● Objetivos:
a. Copie, sem qualquer alteração, a passagem do trecho do documento que vai de "Energia mais cara" até "e de distribuição.".
b. Indique se cada afirmação a seguir está de acordo com o trecho do documento, respondendo sim ou não e citando literalmente as palavras do trecho que decidem a questão: (i) A MP autoriza o uso dos R$ 295 milhões anuais aportados pela Eletrobras para subsidiar desconto na conta de luz. (ii) O texto concede às empresas de energia renovável mais 24 meses para o início das operações de suas unidades geradoras. (iii) Segundo Ribeiro, a outra parcela do desconto de 50% será paga pelo governo, sem repasse aos consumidores.

● Trecho do documento:
É o que explica Iocca. “A medida autoriza a CCEE a negociar com os bancos um empréstimo para pegar o recurso agora e quitar os empréstimos que foram feitos na época das crises hídrica e pandêmica, e dar como garantia os recursos que vão entrar da Eletrobras privatizada, que deveriam ser direcionados para redução dos encargos tarifários. A gente vai parar de reduzir esses encargos tarifários no futuro para garantir uma quitação de empréstimos feitos no passado.”
Outro ponto da medida visa diminuir o custo da energia para os moradores da região Norte. De acordo com a lei de privatização da Eletrobras, a companhia deve aportar R$ 295 milhões por ano, durante uma década, para a redução estrutural de custos de geração de energia na Amazônia Legal. A MP autoriza o uso desses recursos para subsidiar desconto na conta de luz.
Energia mais cara no futuro
Especialistas do setor elétrico demonstram preocupação com parte do texto que concede a empresas de energia renovável, como eólica, solar e biomassa, mais 36 meses para o início das operações de suas unidades geradoras de energia. Isso garante a elas redução, em pelo menos 50%, da conta a ser paga pelo uso dos sistemas elétricos de transmissão e de distribuição.
“É um desconto de 50%, quem vai pagar a outra parcela? Os consumidores, por meio da CDE, que é onde concentram os subsídios que o governo dá. O governo dá um subsídio, cobra do consumidor. Eu vou ter um período de quatro a cinco anos de redução da tarifa de energia, provisório, mas quando essas usinas entrarem em operação e começarem a usufruir desse benefício, essa conta vai cair na mão do consumidor de novo”, explica Ribeiro.

● Extrato dos dados:
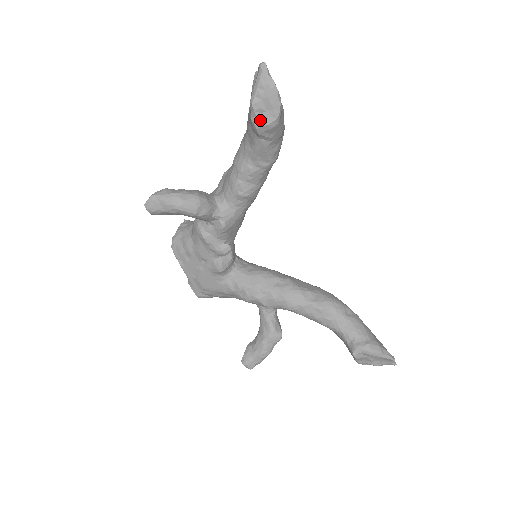
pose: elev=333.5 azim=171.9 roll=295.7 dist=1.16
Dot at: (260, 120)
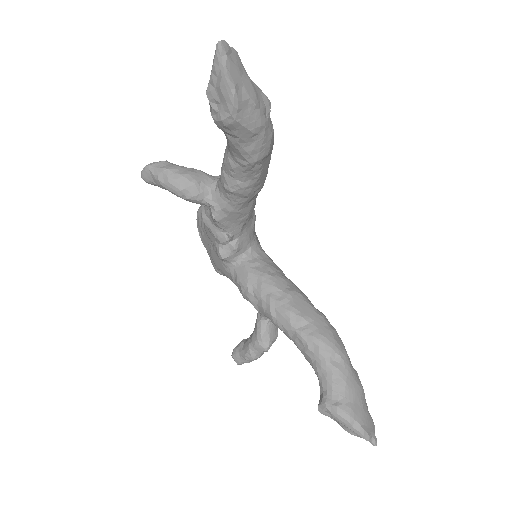
Dot at: (216, 112)
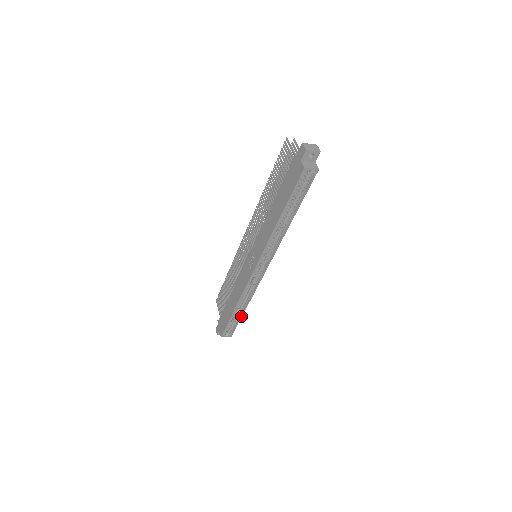
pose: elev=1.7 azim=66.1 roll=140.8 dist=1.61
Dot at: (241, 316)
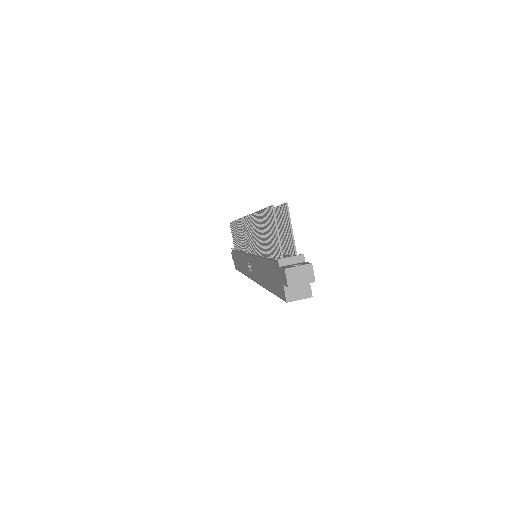
Dot at: occluded
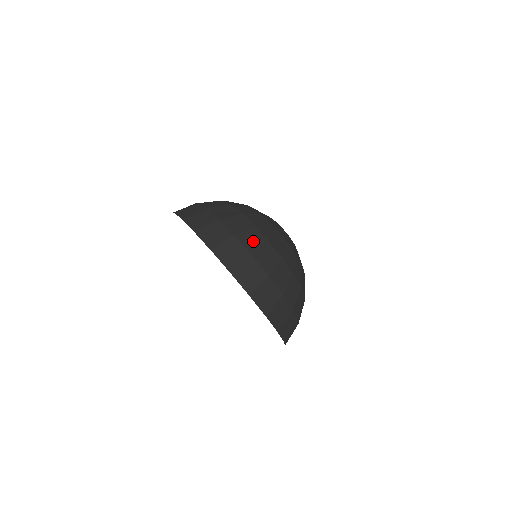
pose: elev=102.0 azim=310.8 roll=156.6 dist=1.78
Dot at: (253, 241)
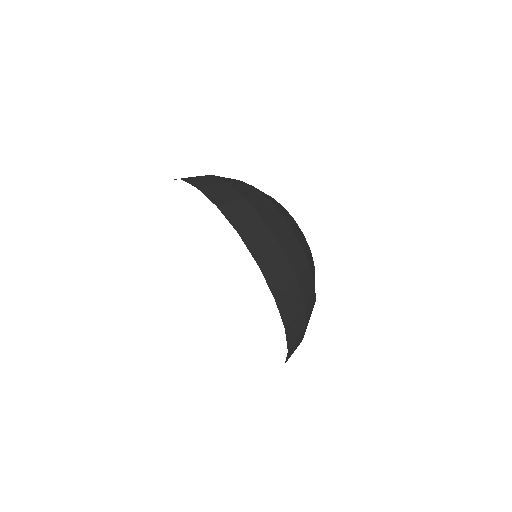
Dot at: (233, 181)
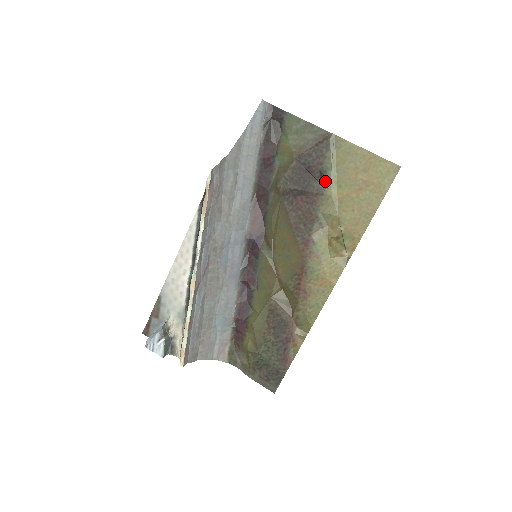
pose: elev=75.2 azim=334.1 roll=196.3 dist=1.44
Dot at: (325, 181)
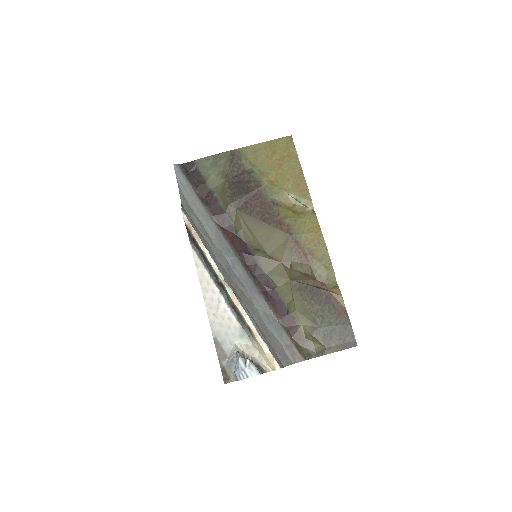
Dot at: (256, 177)
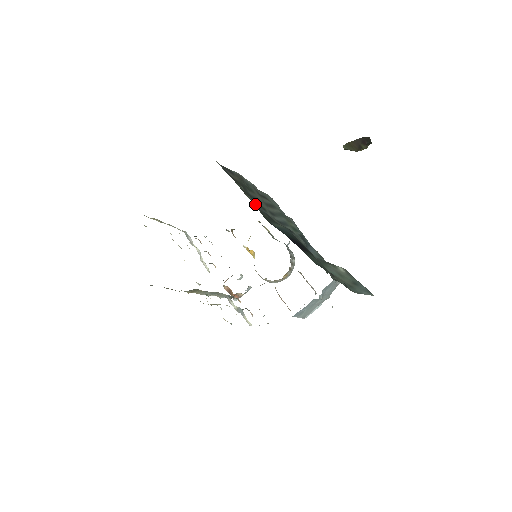
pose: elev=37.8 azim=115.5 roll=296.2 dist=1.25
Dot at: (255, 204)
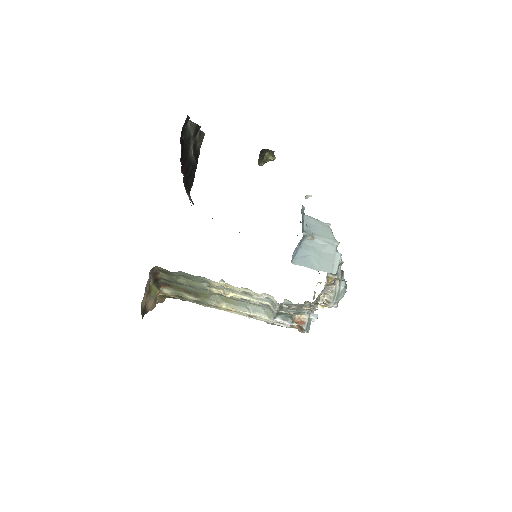
Dot at: occluded
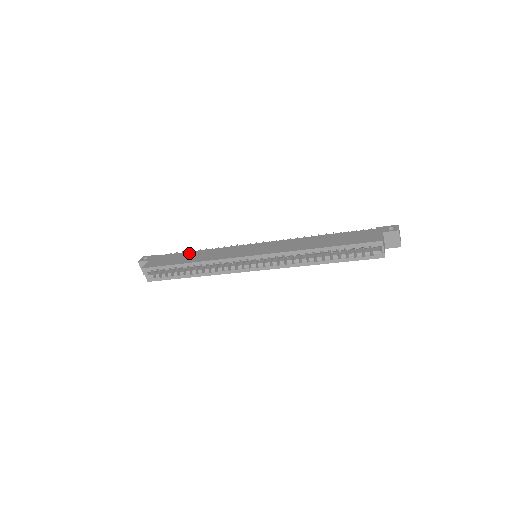
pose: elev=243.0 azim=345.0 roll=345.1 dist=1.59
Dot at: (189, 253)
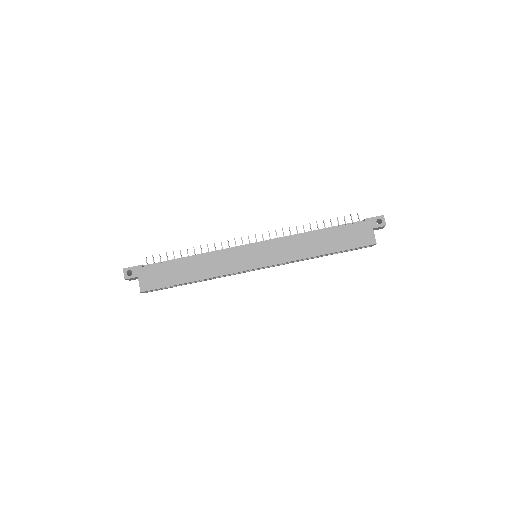
Dot at: (182, 263)
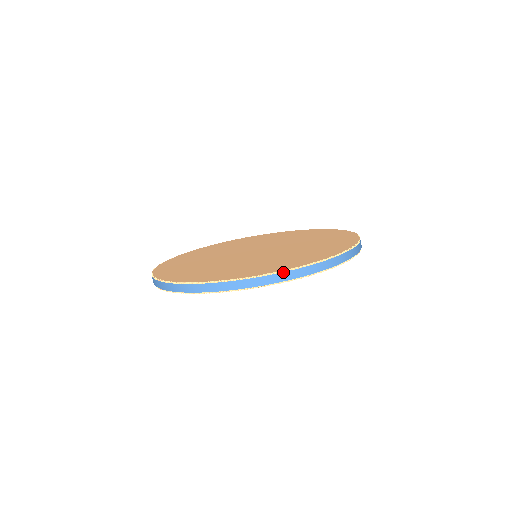
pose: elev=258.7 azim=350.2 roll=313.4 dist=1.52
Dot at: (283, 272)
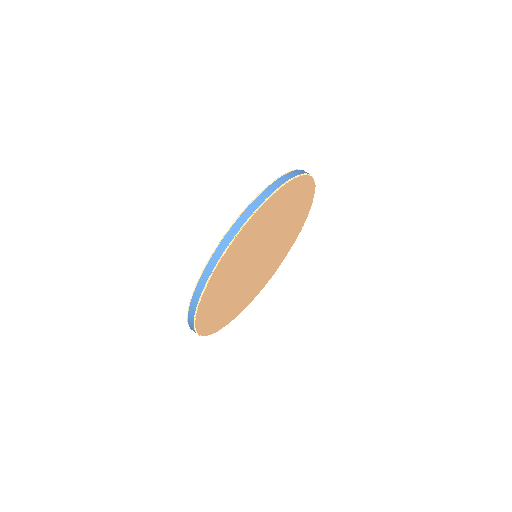
Dot at: (298, 170)
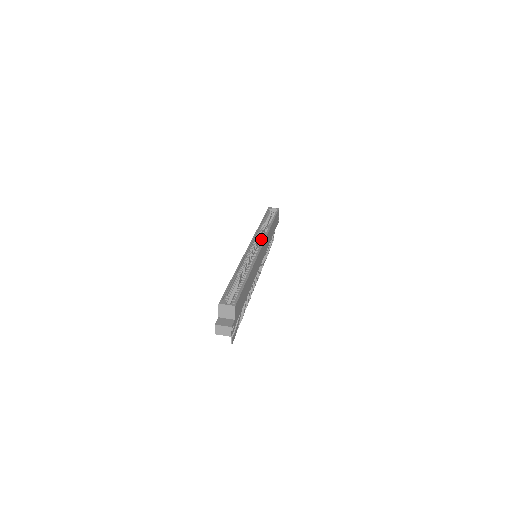
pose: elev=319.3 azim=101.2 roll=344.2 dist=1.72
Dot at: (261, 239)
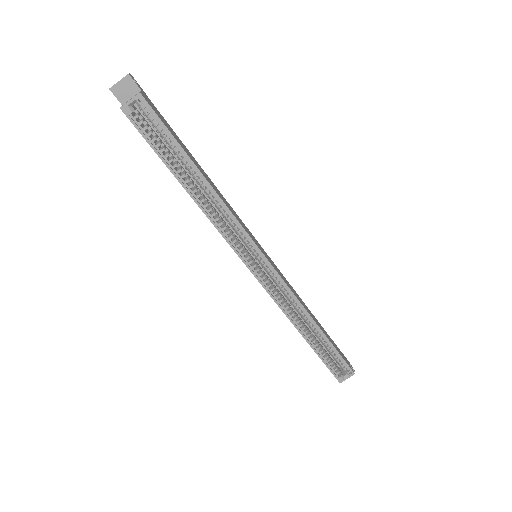
Dot at: (244, 241)
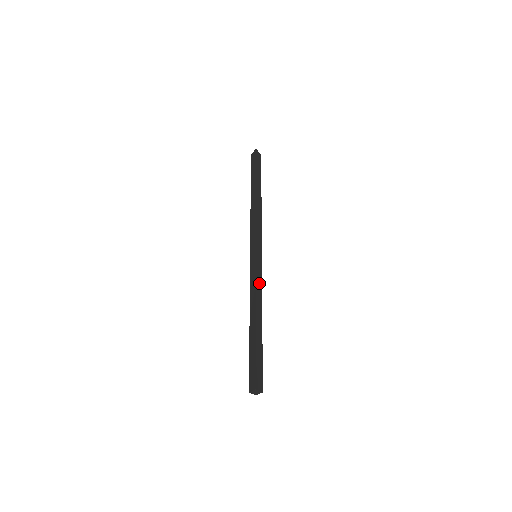
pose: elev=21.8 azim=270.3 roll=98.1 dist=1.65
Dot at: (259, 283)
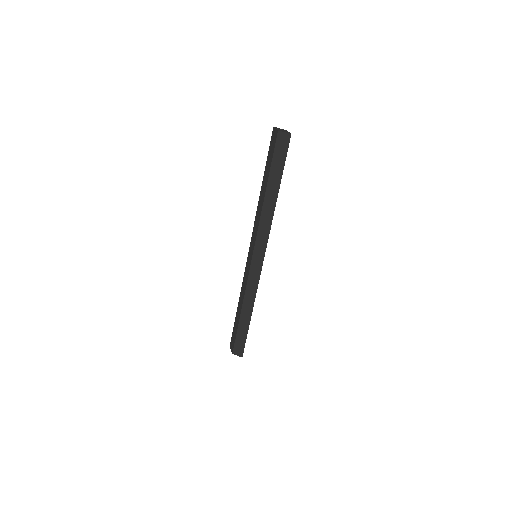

● Respostas completas:
a.
Energia mais cara no futuro
Especialistas do setor elétrico demonstram preocupação com parte do texto que concede a empresas de energia renovável, como eólica, solar e biomassa, mais 36 meses para o início das operações de suas unidades geradoras de energia. Isso garante a elas redução, em pelo menos 50%, da conta a ser paga pelo uso dos sistemas elétricos de transmissão e de distribuição.

b.
(i) Sim: "A MP autoriza o uso desses recursos para subsidiar desconto na conta de luz."
(ii) Não: "mais 36 meses para o início das operações de suas unidades geradoras de energia"
(iii) Não: "Os consumidores, por meio da CDE, que é onde concentram os subsídios que o governo dá."